How many parameters does a frontier model typically have?	~200 billion (the chapter’s stat; the range is 100B–1T depending on the model).
How much memory do 200B parameters occupy in BF16?	~400 GB — two bytes per parameter.
What is the fundamental operation of a transformer linear layer?	y = Wx + b, followed by a nonlinearity (GELU, SiLU, or ReLU).
What is self-attention, expressed as a formula?	softmax(QKᵀ/√d)V — a matmul of queries and keys, a softmax, then a matmul with values.
How many transformer blocks does a typical frontier model have?	~80.
What paper introduced the transformer’s self-attention mechanism?	‘Attention Is All You Need’ by Vaswani et al. (2017).
What does BF16 sacrifice compared with FP32, and what does it keep?	It keeps FP32’s exponent range; it sacrifices mantissa precision (uses FP16’s narrower mantissa).
What is FP8 used for, and what did Hopper add to support it?	FP8 is the new precision floor for inference (and increasingly training); Hopper added native FP8 tensor cores.
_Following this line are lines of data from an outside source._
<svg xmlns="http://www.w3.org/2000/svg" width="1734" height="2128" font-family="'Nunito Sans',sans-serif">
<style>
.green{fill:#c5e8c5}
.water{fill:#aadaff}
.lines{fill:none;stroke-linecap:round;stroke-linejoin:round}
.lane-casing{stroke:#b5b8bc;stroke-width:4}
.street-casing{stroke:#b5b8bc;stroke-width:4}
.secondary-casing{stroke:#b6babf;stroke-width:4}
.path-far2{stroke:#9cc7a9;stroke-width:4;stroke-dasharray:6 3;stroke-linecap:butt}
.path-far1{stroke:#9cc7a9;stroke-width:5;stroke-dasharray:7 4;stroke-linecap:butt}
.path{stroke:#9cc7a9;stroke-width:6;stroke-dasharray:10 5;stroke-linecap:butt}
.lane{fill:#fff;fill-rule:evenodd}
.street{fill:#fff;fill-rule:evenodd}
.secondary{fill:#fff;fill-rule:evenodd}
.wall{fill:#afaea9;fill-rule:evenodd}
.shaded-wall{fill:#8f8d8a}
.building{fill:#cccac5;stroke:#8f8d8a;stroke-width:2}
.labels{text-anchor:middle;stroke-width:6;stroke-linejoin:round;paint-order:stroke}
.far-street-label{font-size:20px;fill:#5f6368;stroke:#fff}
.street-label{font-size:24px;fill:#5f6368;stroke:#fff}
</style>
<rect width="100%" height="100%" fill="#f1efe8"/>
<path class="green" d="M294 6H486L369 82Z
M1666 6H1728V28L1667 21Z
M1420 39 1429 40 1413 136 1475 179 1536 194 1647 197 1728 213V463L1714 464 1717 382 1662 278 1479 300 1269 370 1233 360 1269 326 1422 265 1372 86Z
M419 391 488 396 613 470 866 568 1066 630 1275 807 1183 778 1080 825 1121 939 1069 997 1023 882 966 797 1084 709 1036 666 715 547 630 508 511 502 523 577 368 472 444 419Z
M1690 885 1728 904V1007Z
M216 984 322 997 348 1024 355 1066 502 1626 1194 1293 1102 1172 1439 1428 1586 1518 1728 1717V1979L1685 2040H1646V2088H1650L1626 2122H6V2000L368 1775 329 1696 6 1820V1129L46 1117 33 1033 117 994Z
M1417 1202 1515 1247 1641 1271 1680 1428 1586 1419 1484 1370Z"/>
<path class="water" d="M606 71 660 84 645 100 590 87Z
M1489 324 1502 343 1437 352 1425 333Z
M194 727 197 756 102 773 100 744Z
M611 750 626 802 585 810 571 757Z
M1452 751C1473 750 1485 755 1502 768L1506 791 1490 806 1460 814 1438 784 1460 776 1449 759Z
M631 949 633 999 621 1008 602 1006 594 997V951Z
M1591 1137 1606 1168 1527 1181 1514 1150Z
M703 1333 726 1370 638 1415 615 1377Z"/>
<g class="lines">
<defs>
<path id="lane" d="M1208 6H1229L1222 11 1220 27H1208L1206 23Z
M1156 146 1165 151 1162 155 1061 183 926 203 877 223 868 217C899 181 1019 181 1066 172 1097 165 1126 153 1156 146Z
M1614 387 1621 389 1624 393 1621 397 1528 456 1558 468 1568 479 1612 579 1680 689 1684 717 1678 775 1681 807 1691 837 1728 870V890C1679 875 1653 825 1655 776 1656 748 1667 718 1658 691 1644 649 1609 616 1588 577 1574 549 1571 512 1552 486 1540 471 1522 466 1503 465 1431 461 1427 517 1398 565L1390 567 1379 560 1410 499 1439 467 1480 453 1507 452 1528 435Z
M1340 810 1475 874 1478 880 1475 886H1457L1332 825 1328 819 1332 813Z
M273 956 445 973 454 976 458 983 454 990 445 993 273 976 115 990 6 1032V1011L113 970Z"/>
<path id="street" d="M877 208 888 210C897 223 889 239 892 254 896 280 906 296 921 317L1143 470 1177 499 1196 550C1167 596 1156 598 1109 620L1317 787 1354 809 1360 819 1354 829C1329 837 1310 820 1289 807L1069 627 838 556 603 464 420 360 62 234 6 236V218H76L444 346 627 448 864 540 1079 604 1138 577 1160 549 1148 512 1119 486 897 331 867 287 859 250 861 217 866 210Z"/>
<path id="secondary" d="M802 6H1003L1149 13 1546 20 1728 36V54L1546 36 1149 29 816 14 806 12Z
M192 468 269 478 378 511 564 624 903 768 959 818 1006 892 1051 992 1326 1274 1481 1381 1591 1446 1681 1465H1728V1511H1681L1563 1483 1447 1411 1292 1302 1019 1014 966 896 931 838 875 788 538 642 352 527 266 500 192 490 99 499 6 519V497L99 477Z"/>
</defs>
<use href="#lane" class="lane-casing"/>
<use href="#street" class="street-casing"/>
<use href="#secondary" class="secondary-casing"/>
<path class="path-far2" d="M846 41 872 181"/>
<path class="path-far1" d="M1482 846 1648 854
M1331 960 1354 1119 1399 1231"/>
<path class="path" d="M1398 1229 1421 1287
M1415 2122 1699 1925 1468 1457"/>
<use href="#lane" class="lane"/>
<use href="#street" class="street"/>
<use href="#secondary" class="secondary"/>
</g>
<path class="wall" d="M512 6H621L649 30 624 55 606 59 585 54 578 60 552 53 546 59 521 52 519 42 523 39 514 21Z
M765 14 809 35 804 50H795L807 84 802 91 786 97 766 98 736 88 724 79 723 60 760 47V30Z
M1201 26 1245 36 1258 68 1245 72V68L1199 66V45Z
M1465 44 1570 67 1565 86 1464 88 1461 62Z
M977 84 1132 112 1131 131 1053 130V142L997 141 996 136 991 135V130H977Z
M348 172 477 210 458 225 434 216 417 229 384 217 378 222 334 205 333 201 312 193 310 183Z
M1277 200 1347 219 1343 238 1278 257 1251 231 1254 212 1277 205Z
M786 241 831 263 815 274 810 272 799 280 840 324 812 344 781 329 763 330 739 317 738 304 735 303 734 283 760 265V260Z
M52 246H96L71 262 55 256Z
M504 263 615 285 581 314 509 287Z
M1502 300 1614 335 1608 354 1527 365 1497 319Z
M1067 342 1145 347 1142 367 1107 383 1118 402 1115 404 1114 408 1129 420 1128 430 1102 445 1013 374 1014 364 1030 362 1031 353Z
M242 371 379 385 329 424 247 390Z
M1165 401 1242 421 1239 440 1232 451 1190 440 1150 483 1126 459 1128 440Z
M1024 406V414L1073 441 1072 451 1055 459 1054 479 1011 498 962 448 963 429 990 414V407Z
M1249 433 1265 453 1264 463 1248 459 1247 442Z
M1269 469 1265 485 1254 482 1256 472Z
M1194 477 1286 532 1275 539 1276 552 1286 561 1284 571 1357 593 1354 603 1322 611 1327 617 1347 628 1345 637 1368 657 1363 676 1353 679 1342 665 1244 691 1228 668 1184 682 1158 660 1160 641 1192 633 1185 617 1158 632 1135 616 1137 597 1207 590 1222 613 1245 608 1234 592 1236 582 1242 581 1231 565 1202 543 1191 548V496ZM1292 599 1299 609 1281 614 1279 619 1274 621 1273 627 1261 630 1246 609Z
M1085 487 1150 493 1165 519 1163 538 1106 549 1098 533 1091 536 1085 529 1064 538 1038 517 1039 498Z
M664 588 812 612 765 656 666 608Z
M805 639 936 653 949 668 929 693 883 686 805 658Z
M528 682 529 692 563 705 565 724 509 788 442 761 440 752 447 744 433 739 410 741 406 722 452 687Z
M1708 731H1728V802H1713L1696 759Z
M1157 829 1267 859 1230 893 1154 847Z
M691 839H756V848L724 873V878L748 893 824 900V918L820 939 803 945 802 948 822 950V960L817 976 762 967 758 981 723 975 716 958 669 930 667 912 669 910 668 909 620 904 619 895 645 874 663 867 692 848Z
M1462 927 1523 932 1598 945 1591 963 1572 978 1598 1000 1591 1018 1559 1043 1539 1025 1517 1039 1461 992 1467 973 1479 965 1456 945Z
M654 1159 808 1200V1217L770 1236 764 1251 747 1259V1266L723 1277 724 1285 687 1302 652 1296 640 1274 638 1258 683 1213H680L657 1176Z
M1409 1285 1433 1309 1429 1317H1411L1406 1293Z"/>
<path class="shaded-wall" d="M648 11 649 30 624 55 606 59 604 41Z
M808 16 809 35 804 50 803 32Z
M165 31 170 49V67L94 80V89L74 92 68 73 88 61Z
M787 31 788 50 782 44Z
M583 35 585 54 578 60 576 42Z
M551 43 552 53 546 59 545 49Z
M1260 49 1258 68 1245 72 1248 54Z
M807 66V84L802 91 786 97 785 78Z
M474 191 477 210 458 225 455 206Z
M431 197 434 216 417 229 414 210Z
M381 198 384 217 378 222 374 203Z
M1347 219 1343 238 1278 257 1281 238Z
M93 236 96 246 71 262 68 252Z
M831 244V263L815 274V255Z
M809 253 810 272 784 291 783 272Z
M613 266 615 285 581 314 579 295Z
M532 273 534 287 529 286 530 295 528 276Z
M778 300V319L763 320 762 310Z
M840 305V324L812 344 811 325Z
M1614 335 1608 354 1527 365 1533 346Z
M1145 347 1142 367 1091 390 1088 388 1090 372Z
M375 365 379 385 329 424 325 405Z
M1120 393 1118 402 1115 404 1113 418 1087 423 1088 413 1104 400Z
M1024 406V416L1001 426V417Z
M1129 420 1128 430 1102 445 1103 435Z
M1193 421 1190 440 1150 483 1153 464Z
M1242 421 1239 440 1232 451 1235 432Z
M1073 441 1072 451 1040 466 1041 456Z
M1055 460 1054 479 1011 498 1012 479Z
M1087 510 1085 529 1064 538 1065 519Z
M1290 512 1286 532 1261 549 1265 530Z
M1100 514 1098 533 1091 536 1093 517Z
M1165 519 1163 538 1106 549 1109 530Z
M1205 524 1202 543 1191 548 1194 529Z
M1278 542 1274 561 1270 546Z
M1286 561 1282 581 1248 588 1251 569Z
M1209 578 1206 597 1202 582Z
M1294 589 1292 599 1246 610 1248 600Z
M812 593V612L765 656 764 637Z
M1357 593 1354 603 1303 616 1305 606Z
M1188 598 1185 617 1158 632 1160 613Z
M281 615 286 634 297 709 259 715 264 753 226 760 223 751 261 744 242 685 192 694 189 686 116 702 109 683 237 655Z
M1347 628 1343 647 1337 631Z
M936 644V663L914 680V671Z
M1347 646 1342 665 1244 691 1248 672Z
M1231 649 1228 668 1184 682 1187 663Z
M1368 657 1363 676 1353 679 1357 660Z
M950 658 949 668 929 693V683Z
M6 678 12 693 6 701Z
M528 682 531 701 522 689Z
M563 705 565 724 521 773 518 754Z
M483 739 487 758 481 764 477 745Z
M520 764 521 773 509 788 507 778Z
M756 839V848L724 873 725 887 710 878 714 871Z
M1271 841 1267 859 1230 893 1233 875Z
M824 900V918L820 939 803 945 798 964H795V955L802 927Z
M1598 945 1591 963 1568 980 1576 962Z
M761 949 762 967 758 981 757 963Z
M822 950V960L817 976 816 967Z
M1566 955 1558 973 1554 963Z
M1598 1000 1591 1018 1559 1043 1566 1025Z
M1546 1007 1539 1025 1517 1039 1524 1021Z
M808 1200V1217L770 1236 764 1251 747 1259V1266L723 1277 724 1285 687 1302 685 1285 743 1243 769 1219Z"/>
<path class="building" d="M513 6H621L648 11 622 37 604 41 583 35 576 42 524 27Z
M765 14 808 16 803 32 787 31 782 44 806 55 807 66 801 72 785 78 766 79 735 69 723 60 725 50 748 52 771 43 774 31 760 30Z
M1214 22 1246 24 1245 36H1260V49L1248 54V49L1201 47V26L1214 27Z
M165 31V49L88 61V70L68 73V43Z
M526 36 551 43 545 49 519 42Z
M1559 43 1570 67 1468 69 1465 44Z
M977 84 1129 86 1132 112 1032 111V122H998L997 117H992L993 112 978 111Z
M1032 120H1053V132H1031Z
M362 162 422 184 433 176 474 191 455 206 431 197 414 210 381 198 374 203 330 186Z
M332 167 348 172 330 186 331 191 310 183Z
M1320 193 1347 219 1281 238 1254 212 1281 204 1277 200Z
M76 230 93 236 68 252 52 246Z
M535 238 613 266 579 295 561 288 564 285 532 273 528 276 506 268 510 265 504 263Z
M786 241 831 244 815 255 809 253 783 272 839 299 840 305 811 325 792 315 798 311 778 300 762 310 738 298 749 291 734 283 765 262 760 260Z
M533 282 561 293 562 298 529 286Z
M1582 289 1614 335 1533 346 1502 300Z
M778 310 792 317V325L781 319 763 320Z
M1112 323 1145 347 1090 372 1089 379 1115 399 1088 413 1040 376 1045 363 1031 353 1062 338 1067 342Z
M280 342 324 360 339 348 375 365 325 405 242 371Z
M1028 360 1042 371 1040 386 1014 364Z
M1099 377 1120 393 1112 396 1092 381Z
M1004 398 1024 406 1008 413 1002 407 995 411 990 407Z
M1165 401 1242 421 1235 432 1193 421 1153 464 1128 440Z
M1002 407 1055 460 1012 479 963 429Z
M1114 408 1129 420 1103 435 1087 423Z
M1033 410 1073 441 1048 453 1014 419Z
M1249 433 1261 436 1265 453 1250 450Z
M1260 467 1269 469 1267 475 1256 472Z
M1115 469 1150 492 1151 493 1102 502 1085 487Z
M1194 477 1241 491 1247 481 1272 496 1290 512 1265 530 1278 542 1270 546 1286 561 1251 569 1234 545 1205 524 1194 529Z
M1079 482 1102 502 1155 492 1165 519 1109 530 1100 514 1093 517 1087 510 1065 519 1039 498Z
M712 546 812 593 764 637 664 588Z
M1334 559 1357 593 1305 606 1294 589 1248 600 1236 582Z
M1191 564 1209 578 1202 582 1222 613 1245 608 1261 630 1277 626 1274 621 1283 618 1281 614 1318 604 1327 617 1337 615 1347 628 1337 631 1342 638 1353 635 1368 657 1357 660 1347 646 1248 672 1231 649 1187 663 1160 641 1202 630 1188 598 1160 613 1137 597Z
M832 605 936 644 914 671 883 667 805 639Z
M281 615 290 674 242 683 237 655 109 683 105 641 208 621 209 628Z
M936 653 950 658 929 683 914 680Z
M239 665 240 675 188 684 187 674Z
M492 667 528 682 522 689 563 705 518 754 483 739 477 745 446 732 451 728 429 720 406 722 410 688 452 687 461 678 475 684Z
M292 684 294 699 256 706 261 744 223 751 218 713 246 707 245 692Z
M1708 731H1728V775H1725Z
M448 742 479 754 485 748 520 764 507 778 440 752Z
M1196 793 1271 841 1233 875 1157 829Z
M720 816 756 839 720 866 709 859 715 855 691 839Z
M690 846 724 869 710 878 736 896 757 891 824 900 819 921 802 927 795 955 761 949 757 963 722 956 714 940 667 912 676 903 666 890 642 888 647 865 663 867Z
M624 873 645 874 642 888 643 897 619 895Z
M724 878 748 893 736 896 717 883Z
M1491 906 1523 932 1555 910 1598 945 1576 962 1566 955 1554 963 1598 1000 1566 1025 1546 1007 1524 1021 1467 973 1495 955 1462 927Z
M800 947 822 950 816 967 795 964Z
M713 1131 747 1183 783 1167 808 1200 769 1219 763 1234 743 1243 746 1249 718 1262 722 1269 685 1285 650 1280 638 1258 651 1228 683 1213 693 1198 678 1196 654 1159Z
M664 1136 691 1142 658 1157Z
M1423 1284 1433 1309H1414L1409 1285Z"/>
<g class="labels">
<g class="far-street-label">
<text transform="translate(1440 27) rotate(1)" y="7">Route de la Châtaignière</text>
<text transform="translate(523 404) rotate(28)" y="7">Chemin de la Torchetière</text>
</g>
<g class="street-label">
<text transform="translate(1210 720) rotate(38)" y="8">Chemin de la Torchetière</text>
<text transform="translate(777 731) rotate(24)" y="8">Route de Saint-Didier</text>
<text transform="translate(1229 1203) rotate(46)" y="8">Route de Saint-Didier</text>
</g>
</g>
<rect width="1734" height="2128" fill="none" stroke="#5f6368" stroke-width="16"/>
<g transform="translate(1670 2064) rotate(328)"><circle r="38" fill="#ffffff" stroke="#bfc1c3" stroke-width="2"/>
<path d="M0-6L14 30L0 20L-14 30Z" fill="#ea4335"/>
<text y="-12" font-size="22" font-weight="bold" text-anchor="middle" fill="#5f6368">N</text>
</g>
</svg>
What is FlashAttention?	A kernel that rearranges the attention computation to be memory-efficient on real hardware, exploiting cache hierarchy to avoid materializing the full QKᵀ matrix in HBM.
What is the vocabulary size and embedding dimension of a typical frontier model?	~100,000 tokens in the vocabulary; each mapped to a ~16,000-dimensional embedding vector.